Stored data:

= = =

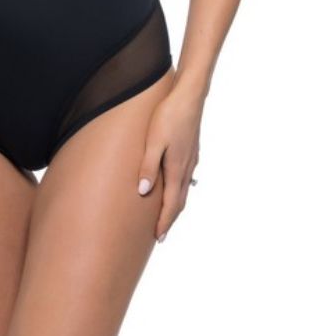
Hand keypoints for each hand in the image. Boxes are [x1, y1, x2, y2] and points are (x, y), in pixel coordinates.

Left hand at [137, 80, 202, 241]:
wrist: (190, 97)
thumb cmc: (168, 116)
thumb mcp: (153, 141)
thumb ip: (148, 166)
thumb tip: (144, 192)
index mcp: (176, 169)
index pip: (171, 204)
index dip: (164, 222)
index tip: (158, 238)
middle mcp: (186, 168)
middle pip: (180, 201)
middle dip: (170, 218)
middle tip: (161, 234)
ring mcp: (191, 159)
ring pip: (185, 189)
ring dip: (176, 205)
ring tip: (167, 214)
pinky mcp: (192, 150)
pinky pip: (186, 178)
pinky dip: (180, 190)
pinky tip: (176, 186)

= = =

Before handing back the copy, remove the pictures; otherwise print the data exactly.

Hand keypoints for each hand in the image. Boxes are [x1, y1, x2, y2] and points are (x, y), in pixel coordinates.

Left hand at [137, 80, 202, 241]:
wrist: (190, 97)
thumb cmc: (168, 116)
thumb mcp: (153, 141)
thumb ip: (148, 166)
thumb tip: (144, 192)
index mcp: (176, 169)
index pip: (171, 204)
index dip: (164, 222)
index tip: (158, 238)
middle mcp: (186, 168)
middle pip: (180, 201)
middle dip: (170, 218)
middle tip: (161, 234)
ring mcp: (191, 159)
ring pip: (185, 189)
ring dip: (176, 205)
ring tip: (167, 214)
pinky mcp: (192, 150)
pinky pip: (186, 178)
pinky dip: (180, 190)
pinky tip: (176, 186)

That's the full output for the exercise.